Begründet worden war dies mit der Sorge, dass im für die Wahl wichtigen Bundesstaat Ohio eine Frist bis zum 7. August und damit vor dem Parteitag für die Benennung der Präsidentschaftskandidaten gelten könnte. Die Gesetzeslage in Ohio zu dieser Frist ist allerdings nicht ganz klar. Manche Kritiker bei den Parteien sahen in den Plänen für die virtuelle Abstimmung vielmehr den Versuch, Biden als Kandidaten durchzudrücken.
Nach dessen Verzicht könnte die Partei die Option des virtuellen Votums nutzen wollen, um eine einmonatige Debatte bis zum Parteitag über den Kandidaten zu vermeiden und die Kräfte rasch für den Wahlkampf gegen Trump zu bündeln.
Findet das Votum aber doch erst beim Parteitag statt und wird Harris von starken Konkurrenten herausgefordert, könnte die Versammlung chaotisch und konfliktreich verlaufen.
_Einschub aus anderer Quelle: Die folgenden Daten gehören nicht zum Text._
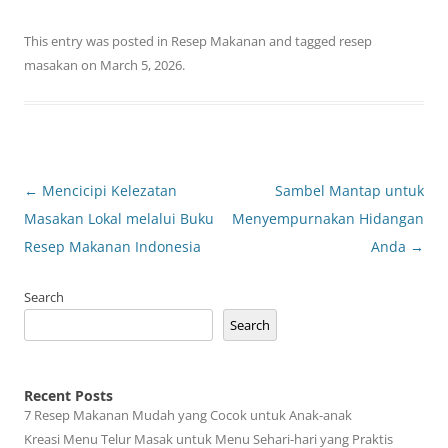
This entry was posted in
Resep Makanan
and tagged
resep
masakan
on
March 5, 2026
.
Post
←
Mencicipi Kelezatan
Sambel Mantap untuk
navigation
Masakan Lokal melalui Buku
Menyempurnakan Hidangan
Resep Makanan Indonesia
Anda
→
Search
Search
Recent Posts
7 Resep Makanan Mudah yang Cocok untuk Anak-anak
Kreasi Menu Telur Masak untuk Menu Sehari-hari yang Praktis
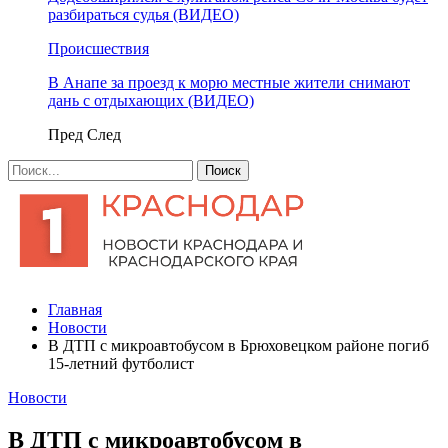
разбираться судья (ВИДЕО)
Происшествия
В Анапе за проезд к морю местные жители снимают
дань с отдыхающих (ВИДЕО)
Пред
След
Главная
Новости
​В ДТП с микроавтобусом в Брюховецком районе погиб
15-летний футболист
Новости
​В ДТП с микроавтобусом в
Denn für die Nominierung wird die absolute Mehrheit der Delegierten gebraucht. Eine Kampfabstimmung könnte sich also über mehrere Runden hinziehen.
Auch der vergangene Woche beim Parteitag der Republikaner zum Präsidentschaftskandidaten gekürte Rechtspopulist muss seinen Wahlkampf neu kalibrieren. Der oft fahrige Biden lieferte Trump mit seinen Aussetzern viele Steilvorlagen – und die Debatte um den mentalen Zustand des 81-jährigen Präsidenten seit dessen desaströsem Auftritt im TV-Duell war für Trump ein Geschenk.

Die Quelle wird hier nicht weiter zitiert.